La patiente est en bon état général, PS0, sans dénutrition clinicobiologique. Les sérologies virales sont négatives, et le bilan préthérapeutique est sans particularité. 
La patiente est en cours de radiothérapie de sa métastase T12. 
Vous faites l’annonce du diagnostic de cancer à la patiente et lui dites que le dossier sera discuté le lendemain en réunion de concertation pluridisciplinaire (RCP). 
 
Question 7 -  En RCP, les stratégies qui pourront être discutées seront les suivantes :
Même si la patiente est sous corticoïdes, ce qui risque de diminuer l’efficacité du traitement.
La chimiothérapie dans le cancer du poumon se fonde sur un doublet à base de sels de platine.

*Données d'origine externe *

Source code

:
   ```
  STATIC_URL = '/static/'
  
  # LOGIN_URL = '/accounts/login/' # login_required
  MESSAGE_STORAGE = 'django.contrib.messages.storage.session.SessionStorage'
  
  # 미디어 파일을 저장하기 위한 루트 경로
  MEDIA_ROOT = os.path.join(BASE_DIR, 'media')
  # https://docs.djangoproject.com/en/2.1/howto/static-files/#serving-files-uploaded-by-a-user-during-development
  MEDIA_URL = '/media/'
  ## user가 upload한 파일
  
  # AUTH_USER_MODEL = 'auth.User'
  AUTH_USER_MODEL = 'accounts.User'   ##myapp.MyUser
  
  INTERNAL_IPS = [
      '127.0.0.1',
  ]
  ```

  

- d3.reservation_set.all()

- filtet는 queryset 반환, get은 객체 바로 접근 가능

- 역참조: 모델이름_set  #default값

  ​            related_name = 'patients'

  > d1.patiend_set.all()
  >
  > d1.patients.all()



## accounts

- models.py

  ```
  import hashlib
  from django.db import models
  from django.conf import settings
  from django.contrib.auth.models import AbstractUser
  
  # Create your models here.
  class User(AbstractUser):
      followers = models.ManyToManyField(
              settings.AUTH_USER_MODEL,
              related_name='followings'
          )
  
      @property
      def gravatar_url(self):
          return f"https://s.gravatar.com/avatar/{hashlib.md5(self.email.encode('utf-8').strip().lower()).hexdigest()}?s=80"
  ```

Il n’existe pas de mutation EGFR.
Les traitements par inhibiteurs de l’aromatase font partie de l’arsenal thérapeutique dans le cancer du sein RH+.
Toujours en oncologie.
Quelques éléments de prise en charge du cancer du poumon métastatique non à petites cellules : 
(Attention ! Il ne s’agit ici pas de recommandations officielles, mais juste de repères de prise en charge. On ne vous demandera pas de discuter les indications thérapeutiques, qui sont bouleversées en ce moment avec beaucoup de nouvelles études.)
– chimiothérapie : doublet à base de sels de platine ; 
– immunothérapie : anticorps anti-PD1 (pembrolizumab principalement) surtout : 
° si expression de PD-L1 par > 50 % des cellules tumorales : monothérapie possible,
° association possible avec chimiothérapie sinon ;
– présence d’une mutation tumorale activatrice ? 
° si mutation EGFR : ITK anti-EGFR (1re génération : erlotinib, gefitinib ; 2e génération : afatinib ; 3e génération : osimertinib),
° si mutation ALK : ITK anti-ALK (crizotinib, alectinib, lorlatinib), 
° autres traitements si mutation BRAF, HER2, RET, MET, NTRK1/2…
TOUJOURS : accès aux soins de support, prise en charge palliative associée.